» **What you have to do**
Say yes or no to whether each statement agrees with the summit address, and quote the words of the address that decide it. 1. The speaker says Father Moon passed away 10 years ago. 2. The speaker refers to the event as Summit 2020. 3. The speaker describes the Universal Peace Federation as a Global Network of Peacebuilders.

» **Excerpted passage**
## START
Dear Dr. Hak Ja Han, Mother of Peace; excellencies; participants from around the world; ladies and gentlemen; dear hosts from the Universal Peace Federation. It is my honor to speak to you at this Summit 2022 and International Leadership Conference.

Madame Dr. Moon, ladies and gentlemen, allow me to start by paying tribute to Father Moon whose passing away 10 years ago we will commemorate during this Conference. Father Moon’s tireless efforts to reunite the Korean nation, his leadership, his wisdom and charisma are still, and more than ever, a true source of inspiration. An inspiring example indeed for all those who continue to work for reunification and lasting peace.

My deep respect to you, Madame Mother Moon, Mother of Peace, for your tireless work building on the legacy of your beloved husband. Your efforts to reunite the Korean Peninsula deserve our sincere admiration. They are a beacon of hope for all your fellow citizens that want lasting peace and to be able to live together in harmony in that part of the world and those far further afield. Through all that you do, you also inspire and encourage others to get involved and dedicate their best efforts to the Universal Peace Federation as a Global Network of Peacebuilders.
## END
» **Material provided**
## START
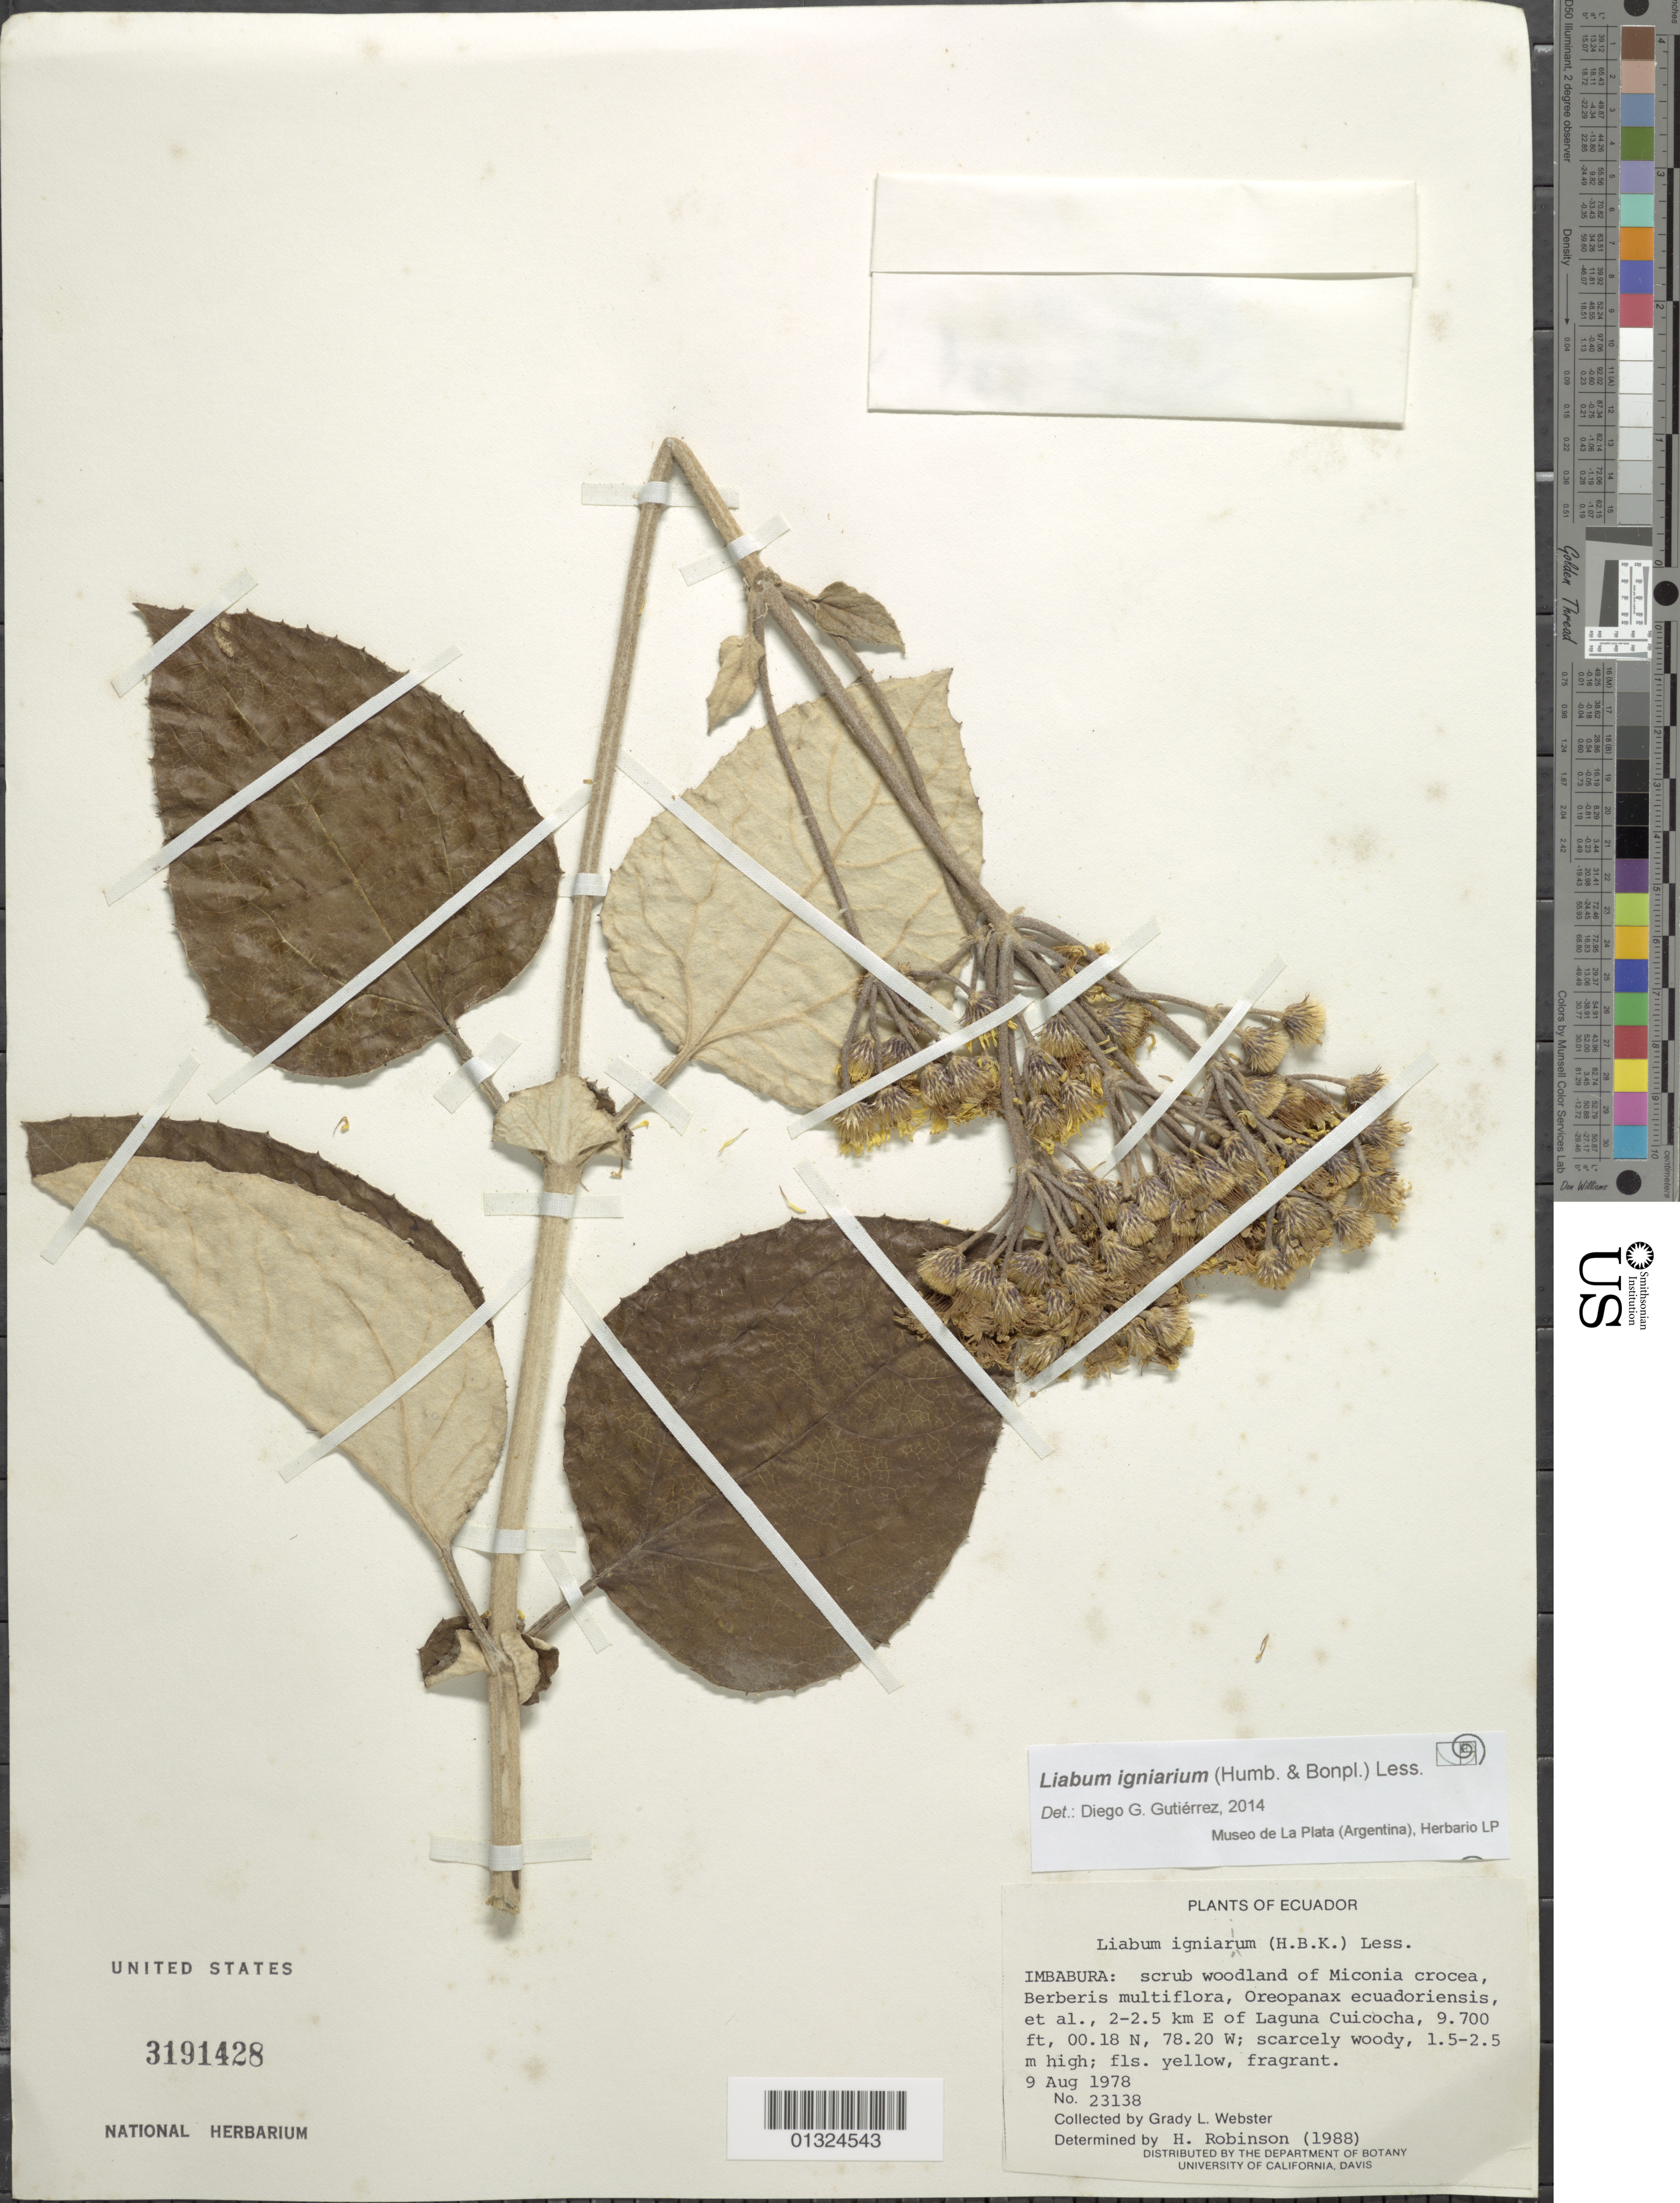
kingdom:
## END
» **Solution to this exercise**
1. Yes: "whose passing away 10 years ago we will commemorate during this Conference"
2. No: "this Summit 2022 and International Leadership Conference"
3. Yes: "the Universal Peace Federation as a Global Network of Peacebuilders"